I think having conversations are like asking someone to ride a see-saw with you. If they get on and you don’t, that leaves a bad experience. If you both get on, you both enjoy it, it serves you both better, and you leave a little more satisfied or happier than you came. This analogy is important because it tells us that conversations involve both people contributing, and not one person hogging the stage. Good conversations are not self centred, otherwise that would just be a speech.
Even though most conversations we have these days are virtual, some principles I’ve found from the quality conversations I’ve had still stand for both in person and virtual conversations. These are outlined below.
- Be present: I know this seems like an obvious one but it is very possible to not be present during a conversation. How? It starts by stealing glances at your phone, quickly replying that one text, being distracted by something at the corner of the room, or getting lost in your own thoughts. When you’re present, you form a deeper connection with the other person but also very important: you catch non-verbal cues. You’ll notice the smile that forms when you say something they really like or how their eyes are seemingly trailing to the corner of the screen or to their watch because they’re probably in a hurry and need to check the time.

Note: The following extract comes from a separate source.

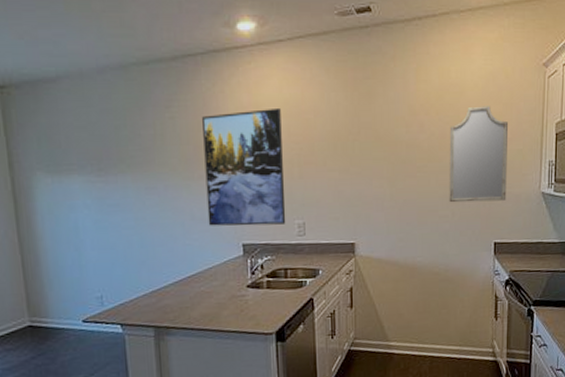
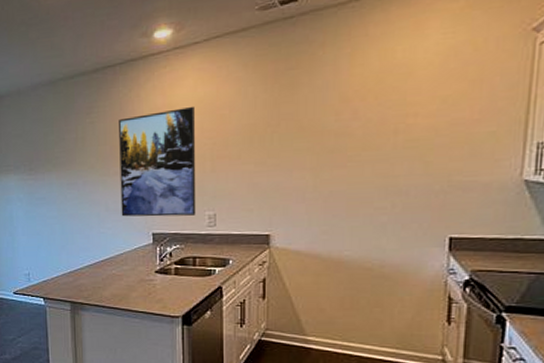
home mirror: present [449,106,509,203] -> none [388,84,477,194]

- Say no to multitasking: As much as we love to think we’re great at multitasking, we’re really not. You cannot fully concentrate on having a great conversation while opening up another tab to do something else. You will miss out on things that are said, and chances are the other person can tell that you’re distracted. This doesn’t usually leave a pleasant experience.
- Find a common ground, then explore similar interests: This can be hard especially when you’re having a conversation with someone you don’t really know. As your conversation proceeds, you’ll get to a point where you find that you and the other person have something in common. This is an important moment because it presents you with the opportunity to really connect. As you explore your common interests, you can try to explore topics similar to your shared interest. Before you know it, you’ll be saying “I feel like I’ve known you my whole life”.
- Keep it short and sweet: This point applies especially for virtual conversations. Let’s face it – we’re all getting a lot more screen time and in a lot more meetings than we’re used to. If you can, keep conversations short so that you and the other person can have some time to stretch before the next zoom meeting. Don’t force someone to open up a new tab and start working on something else while you’re still talking.
- Be honest: This applies to any kind of conversation – both in person and virtual. Always be honest in your feedback. If someone is going off talking about something you really don’t understand or you’re not interested in, rather than fake nodding every 30 seconds or saying “ooooh”, “I see”, “yes”, just be honest and let them know you’re not following. Perhaps they might explain it in a way that you can understand or just totally change the topic. Either way, honesty is the best policy.